I pupi siciliani e un gioiello dell’archeologia industriale nel nuovo corto di Daniele Ciprì

Il regista e pluripremiato direttore della fotografia Daniele Ciprì ha scelto una location eccezionale per la realizzazione del suo ultimo progetto cinematografico dal titolo La Fornace. La cornice, si sa, tra suggestioni e contributi storici, è un elemento imprescindibile nel racconto artistico, qualunque sia la forma con cui questo venga veicolato e, tra un ciak e l’altro, Ciprì ha voluto sottolinearlo. «Palermo è di per sé un luogo magico – ha precisato Ciprì – che da sempre, insieme a Franco Maresco, mi ha ispirato e offerto occasioni eccezionali. Il mio sogno è quello di fare sempre cose gotiche, e questo luogo si presta perfettamente».

Le Antiche Fornaci Maiorana di Palermo, di proprietà di Salvatore Maioranasono uno dei più importanti siti di archeologia industriale della Sicilia (inserito tra l’altro per il suo prestigio all’interno del festival Le Vie dei Tesori) costituito da due fornaci per la produzione della calce viva, articolato su tre livelli compresa un’ampia parte sotterranea scavata nella roccia, scelta dal regista per le riprese del cortometraggio. Protagonisti della storia, scritta dallo stesso Ciprì insieme allo scenografo Fabrizio Lupo e al regista Gianni Cannizzo, sono in puparo Marcello, interpretato da Giorgio Portannese e i pupi siciliani, attori inanimati più o meno inconsapevoli di un futuro – forse non troppo lontano – di disarmante crudeltà che imbriglia lo spettatore in una spirale di emozioni tra speranza e disperazione.

«Il pupo siciliano è il simbolo della nostra cultura – ci ha detto Ciprì – tra aspetti antropologici e tradizione, che ha segnato la mia crescita personale e soprattutto la mia formazione artistica.

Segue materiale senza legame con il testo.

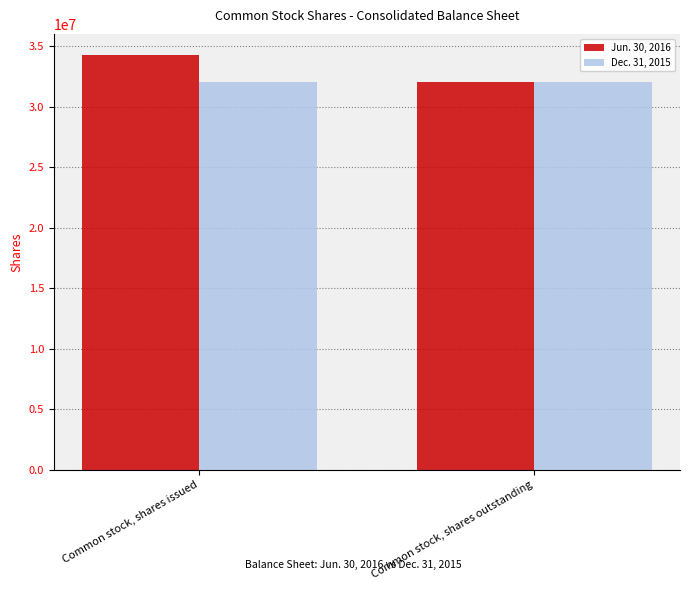

Reading right to left, extract all data points from this chart.

Jun. 30, 2016: 32010375	34310375
Dec. 31, 2015: 32010375	32010375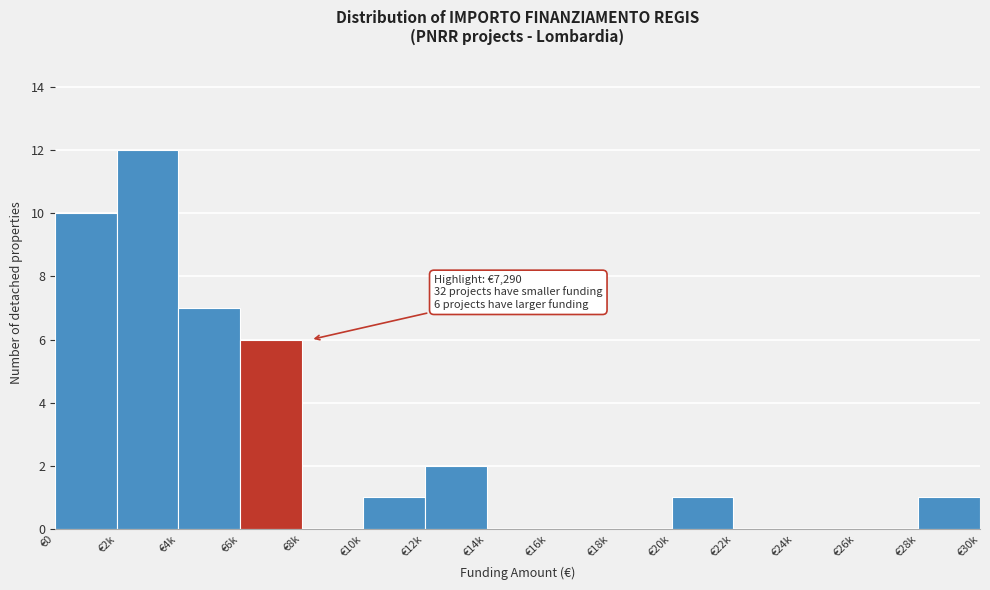

Which label corresponds to the largest value in the chart?

€2k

Con questo lavoro ritorno alle origini per cercare di comprendere il presente ed è questo il messaggio che trasmetto agli allievi della Scuola di Cinema Piano Focale con i quali stiamo realizzando il progetto.

Non avere mezzi è il miglior strumento per sviluppare la fantasia e l’immaginazione per questo scelgo sempre di lavorare sull’immaginario, senza troppi calcoli, in luoghi d’eccezione. Bisogna sempre sperimentare nuove formule; per quanto il cinema sia già stato fatto, non si inventa di certo nulla, mi sento di dover rientrare nel mondo delle immagini, in una dimensione surreale. È sempre l’immagine ad essere da supporto alla storia, con la quale deve stare sempre al passo. La mia carriera si fonda sulle immagini e seguo questo diktat quando dirigo un attore o quando lavoro con altri colleghi. Per me il cinema è fatto di suoni, immagini e qualche parola; spesso i dialoghi sono immensi e inutili».

Capelli arruffati e occhialoni dalla grande montatura nera Daniele Ciprì – che non vive più a Palermo e per questo forse continua ad amarla ha detto sorridendo – non rivela tutto di questo lavoro ma di certo incuriosisce per quanto ha anticipato sul cortometraggio che, una volta terminato, verrà presentato nei principali festival internazionali di settore.

«La Fornace è una riflessione sulla fine, sulla distrazione destinata ormai da troppo tempo verso la Settima Arte: per raccontare questo straniamento ho scelto i pupi che da sempre hanno nutrito la mia immaginazione, insieme al cunto, alle storie e alle battaglie che poi ho visto nei film. Cerco di raccontare, con grande rispetto, qualcosa che di sentimentale ho e nutro verso questo mestiere, tento di farlo con un oggetto inanimato, ovvero il pupo, che animiamo noi stessi, quindi alla fine moriamo tutti metaforicamente. Il finale del cortometraggio non è confortante ma non posso rivelare tutto».

I pupi presenti sul set provengono dalla collezione privata di Vincenzo Garifo, manovratore del famoso puparo Gaspare Canino. Il corto è prodotto da Eikona Film in associazione con Slinkset e Rodeo Drive, cofinanziato dalla Sicilia Film Commission e realizzato con il contributo degli allievi della Scuola di Cinema Piano Focale, in collaborazione con l’Accademia di Belle Arti, il Conservatorio di Musica di Palermo ed Euroform.